W3C: Tools to help disabled people use the Web

06 May 2008 | News

Development opportunity

The Worldwide Web Consortium, W3C said Web Content Accessibility Guidelines (WCAG) 2.0 is ready for developers and designers to test in Web content and Web applications.

“The community is eager for WCAG 2.0 to become a final W3C Recommendation, and this takes us one step closer,” said Loretta Guarino Reid, Co-Chair of the WCAG Working Group. “Advancing WCAG 2.0 to Candidate Recommendation provides a stable document that developers can use for trial implementations in their Web sites.”

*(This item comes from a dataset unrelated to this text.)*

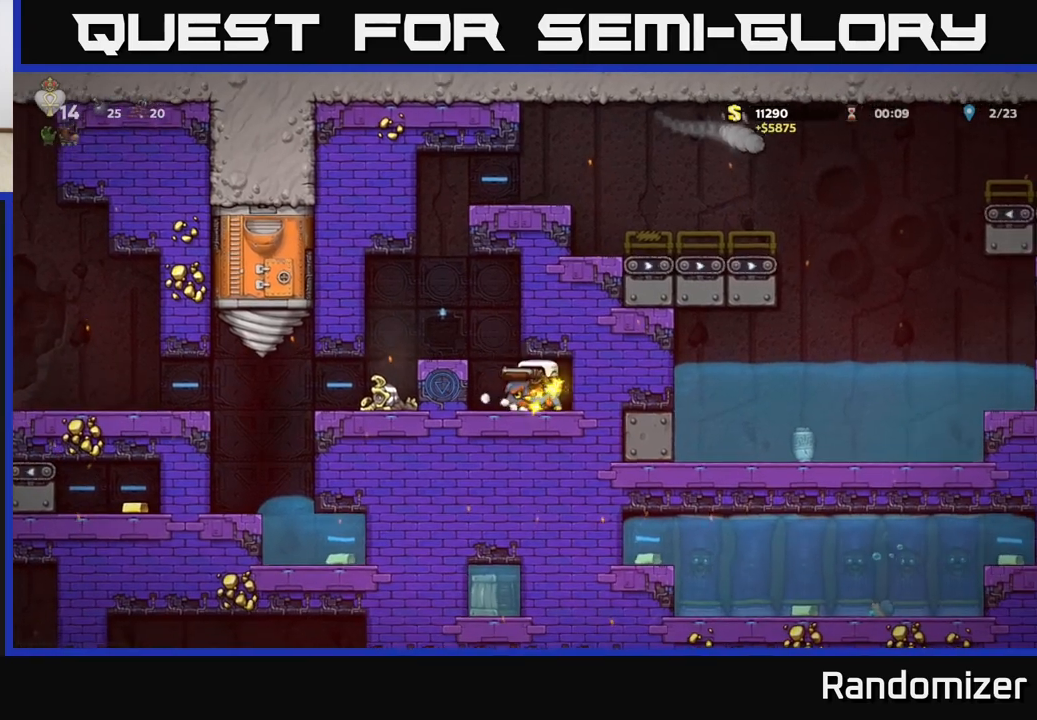
{"buttons": [], "left_stick": "center", "events": [[233, "left_stick", "center"], [333, "A", "down"], [450, "A", "up"]]}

WCAG is intended to enable the design of Web content for people with disabilities and for elderly users. It is one of three Web accessibility guidelines produced by W3C’s Web Accessibility Initiative (WAI). WCAG 2.0 provides a stable foundation for accessibility of Web content and Web applications, and supporting documents enable it to be used flexibly across the broad range of Web technologies and environments.

“WCAG 2.0 has been developed with extensive community input,” said Gregg Vanderheiden, Co-Chair of the WCAG Working Group, and Director of the Trace R&D Center at the University of Wisconsin–Madison. This includes publishing twelve drafts and addressing more than 3,000 comments, in order to ensure the guidelines meet the need for an updated international standard, with which national and local Web accessibility guidelines can harmonise.

The Working Group is looking for feedback from experience of implementing WCAG 2.0 in Web sites and Web applications by 30 June 2008.